* Extrait
Aucun argument
juridiquement fondé ne
pouvait justifier
l’arrestation de Pinochet
et autoriser son
extradition, selon Lord
Slynn of Hadley,
président du tribunal des
Lords qui s’est prononcé
sur l’immunité de
Pinochet en novembre
1998.
Le gouvernement chilien
et le Vatican, entre
autres, partagent son
analyse
MY LORDS,
Le défenseur de cet appel est
censé avoir commis ou avoir
été responsable de l’accomplissement
des crimes les plus graves
: génocide, meurtres de
masse, tortures, prise d’otages.
Au cours de 1998, onze procès
criminels lui ont été intentés au
Chili à cet égard. Des actions
ont également été intentées devant
une cour espagnole. Cette
dernière a estimé qu’elle était
compétente pour le juger. Dans
cette action récente, on n’accuse
pas le défendeur d’avoir
commis personnellement aucun
des crimes susdits.

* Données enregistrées

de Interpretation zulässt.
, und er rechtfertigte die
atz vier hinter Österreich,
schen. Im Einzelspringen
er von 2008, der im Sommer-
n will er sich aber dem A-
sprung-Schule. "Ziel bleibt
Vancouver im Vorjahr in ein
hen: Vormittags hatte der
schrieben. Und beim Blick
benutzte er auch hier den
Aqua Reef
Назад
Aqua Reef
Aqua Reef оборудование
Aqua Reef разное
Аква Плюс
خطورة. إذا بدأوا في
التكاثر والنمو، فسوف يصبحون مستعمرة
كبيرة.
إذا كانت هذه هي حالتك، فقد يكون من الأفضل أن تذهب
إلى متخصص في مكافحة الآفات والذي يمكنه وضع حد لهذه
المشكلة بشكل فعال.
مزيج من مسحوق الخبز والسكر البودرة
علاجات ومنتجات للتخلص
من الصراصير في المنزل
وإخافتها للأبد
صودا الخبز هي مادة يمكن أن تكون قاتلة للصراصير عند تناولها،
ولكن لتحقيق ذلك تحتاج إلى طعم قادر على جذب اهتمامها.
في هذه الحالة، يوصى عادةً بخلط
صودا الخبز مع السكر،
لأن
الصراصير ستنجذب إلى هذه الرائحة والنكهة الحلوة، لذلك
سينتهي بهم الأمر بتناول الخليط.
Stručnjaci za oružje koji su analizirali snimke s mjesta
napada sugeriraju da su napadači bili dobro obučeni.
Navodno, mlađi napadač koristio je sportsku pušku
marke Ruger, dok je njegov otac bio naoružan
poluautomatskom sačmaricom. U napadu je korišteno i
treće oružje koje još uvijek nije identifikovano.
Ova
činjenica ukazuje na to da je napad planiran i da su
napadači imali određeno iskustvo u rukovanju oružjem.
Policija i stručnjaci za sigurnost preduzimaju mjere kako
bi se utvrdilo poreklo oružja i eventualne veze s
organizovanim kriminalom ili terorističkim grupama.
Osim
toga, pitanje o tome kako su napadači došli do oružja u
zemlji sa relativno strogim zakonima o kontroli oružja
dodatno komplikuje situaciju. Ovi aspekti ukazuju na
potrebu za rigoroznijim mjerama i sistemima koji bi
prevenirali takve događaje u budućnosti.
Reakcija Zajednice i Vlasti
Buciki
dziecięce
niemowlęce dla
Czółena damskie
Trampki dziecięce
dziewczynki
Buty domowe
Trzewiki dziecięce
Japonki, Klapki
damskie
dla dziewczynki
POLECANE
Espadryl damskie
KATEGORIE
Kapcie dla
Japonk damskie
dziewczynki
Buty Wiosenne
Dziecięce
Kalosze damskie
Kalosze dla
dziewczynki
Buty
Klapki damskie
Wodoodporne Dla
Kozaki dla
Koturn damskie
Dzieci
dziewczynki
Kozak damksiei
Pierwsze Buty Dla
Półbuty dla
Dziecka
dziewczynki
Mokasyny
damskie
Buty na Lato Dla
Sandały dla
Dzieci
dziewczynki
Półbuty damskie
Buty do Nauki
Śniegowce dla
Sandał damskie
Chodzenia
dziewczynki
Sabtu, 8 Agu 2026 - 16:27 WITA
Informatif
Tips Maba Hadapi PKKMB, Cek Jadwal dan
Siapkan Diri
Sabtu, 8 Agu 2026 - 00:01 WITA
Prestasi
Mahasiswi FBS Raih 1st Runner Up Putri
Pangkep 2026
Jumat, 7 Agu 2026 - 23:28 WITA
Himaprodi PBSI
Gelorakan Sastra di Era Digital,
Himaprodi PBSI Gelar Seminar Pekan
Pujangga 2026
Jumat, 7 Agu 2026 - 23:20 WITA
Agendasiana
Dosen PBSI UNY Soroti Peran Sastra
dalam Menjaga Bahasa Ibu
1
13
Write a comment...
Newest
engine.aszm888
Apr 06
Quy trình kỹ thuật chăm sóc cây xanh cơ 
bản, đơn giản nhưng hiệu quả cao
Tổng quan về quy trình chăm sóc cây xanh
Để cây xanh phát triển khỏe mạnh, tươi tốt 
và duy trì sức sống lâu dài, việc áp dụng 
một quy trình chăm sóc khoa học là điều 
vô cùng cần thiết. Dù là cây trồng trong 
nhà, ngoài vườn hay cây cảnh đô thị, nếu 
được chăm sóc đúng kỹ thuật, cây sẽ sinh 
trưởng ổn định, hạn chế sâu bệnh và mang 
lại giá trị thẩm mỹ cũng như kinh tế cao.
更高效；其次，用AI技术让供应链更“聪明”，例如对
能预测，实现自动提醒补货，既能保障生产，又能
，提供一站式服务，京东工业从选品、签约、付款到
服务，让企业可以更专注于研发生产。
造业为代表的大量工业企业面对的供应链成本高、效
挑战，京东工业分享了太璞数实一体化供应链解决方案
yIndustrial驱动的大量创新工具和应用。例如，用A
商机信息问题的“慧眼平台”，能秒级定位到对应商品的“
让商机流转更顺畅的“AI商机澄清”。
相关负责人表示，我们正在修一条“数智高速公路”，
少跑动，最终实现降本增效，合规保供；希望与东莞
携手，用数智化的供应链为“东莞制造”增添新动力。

* Questions sur l'extrait
1/ Reprenez mot pour mot l'extrait sur Pinochet, de « Le gouvernement chilien » à « tortures, prise d’otages. ».
2/ Poursuivez l'extrait sur Pinochet à partir de l'endroit où il s'arrête.
Les lignes n'ont aucun rôle à jouer ici.

* Vos réponses
1/
Le gouvernement chilien
et le Vatican, entre
autres, partagent son
analyse
MY LORDS,
Le défenseur de cet appel est
censé avoir commis ou avoir
été responsable de l’accomplissement
des crimes les plus graves
: génocide, meurtres de
masse, tortures, prise d’otages.

2/
Si la question posée à vos Seigneuries
dans cet appel était de
savoir si ces allégations doivent
être examinées par une cour criminelle
au Chili ou par un tribunal
international, la réponse,
soumise aux termes de toute
amnistie, serait certainement
affirmative. Mais telle n’est pas
la question et il importe de se
rappeler tout au long de notre
examen que telle n’est pas la
question. On ne demande pas à
vos Seigneuries s’il faut intenter
une action contre le défendeur,
ni même s’il doit être en
définitive extradé vers un autre
pays (cette question concerne
le secrétaire d’Etat) ni à fortiori
s’il est personnellement coupable
d’avoir commis ou responsable
d’avoir laissé commettre
ces crimes. La seule question
posée est de savoir s’il a droit,
en tant qu’ancien chef d’Etat, à
l’immunité d’arrestation et
d’extradition hors du
Royaume-Uni au sujet d’actes
censés avoir été commis pendant
qu’il était chef d’Etat.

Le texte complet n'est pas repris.